• [Provided entries]:
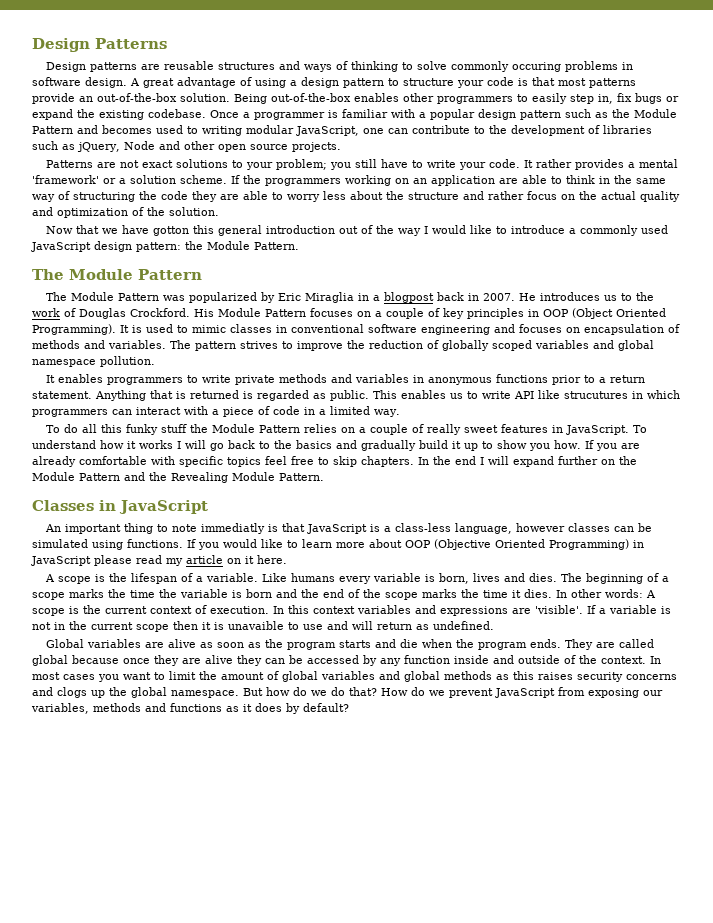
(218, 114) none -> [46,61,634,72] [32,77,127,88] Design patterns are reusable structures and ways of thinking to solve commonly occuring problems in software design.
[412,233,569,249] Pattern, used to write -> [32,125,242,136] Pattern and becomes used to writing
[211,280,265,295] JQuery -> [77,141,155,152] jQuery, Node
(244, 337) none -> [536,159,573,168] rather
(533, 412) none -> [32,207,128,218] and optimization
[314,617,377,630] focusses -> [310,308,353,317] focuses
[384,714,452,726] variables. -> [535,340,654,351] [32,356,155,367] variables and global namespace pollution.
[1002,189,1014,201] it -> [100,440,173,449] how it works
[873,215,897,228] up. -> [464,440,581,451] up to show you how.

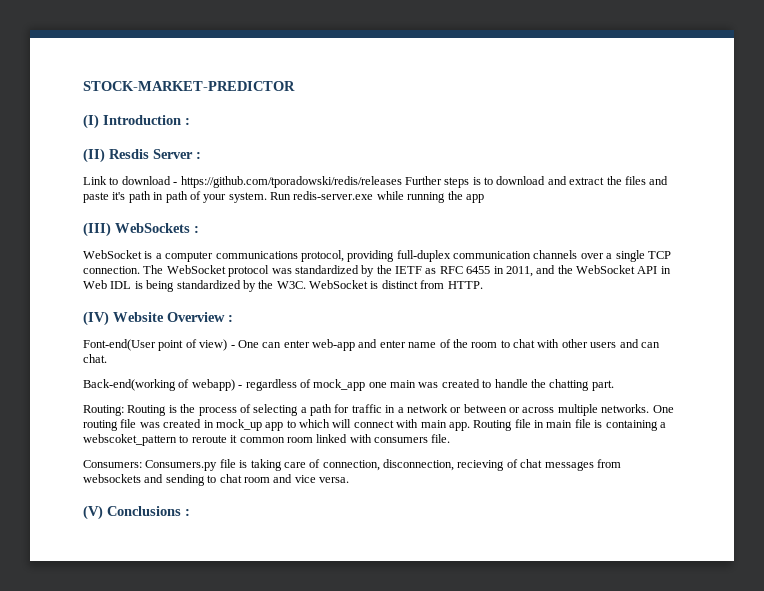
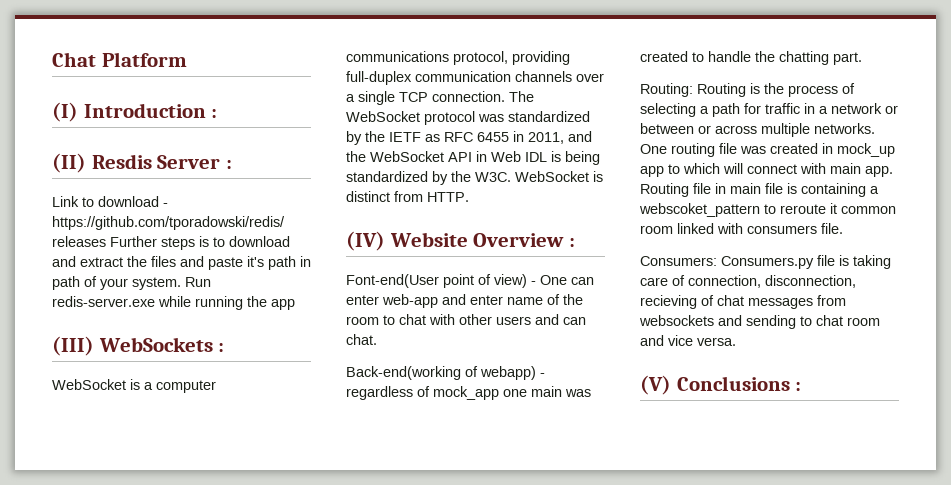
[83,81,295,91] STOCK-MARKET-PREDICTOR -> [52,52,187,67] Chat Platform

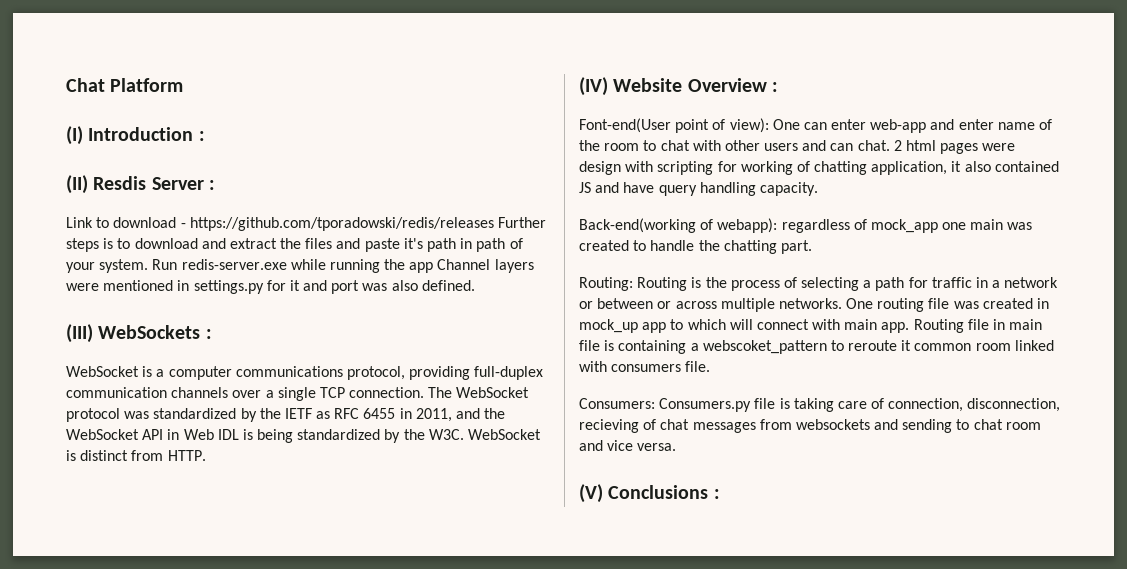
(295, 304) none -> [437,259,534,273] [66,280,475,294] Channel layers were mentioned in settings.py for it and port was also defined.
[494,274,536,288] view) - -> [729,118,769,133] view):
(377, 339) none -> [893,140,1016,154] [579,161,1059,175] [579,182,818,196] 2 html pages were design with scripting for working of chatting application, it also contained JS and have query handling capacity.
[480,366,545,380] webapp) - -> [717,218,778,233] webapp):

• [Goal of the exercise]: The response should be an exact copy of the lines from the one with "[494,274,536,288] view) - ->" through the end of the data, with no other text.

• [Task solution]:
[494,274,536,288] view) - -> [729,118,769,133] view):
(377, 339) none -> [893,140,1016,154] [579,161,1059,175] [579,182,818,196] 2 html pages were design with scripting for working of chatting application, it also contained JS and have query handling capacity.
[480,366,545,380] webapp) - -> [717,218,778,233] webapp):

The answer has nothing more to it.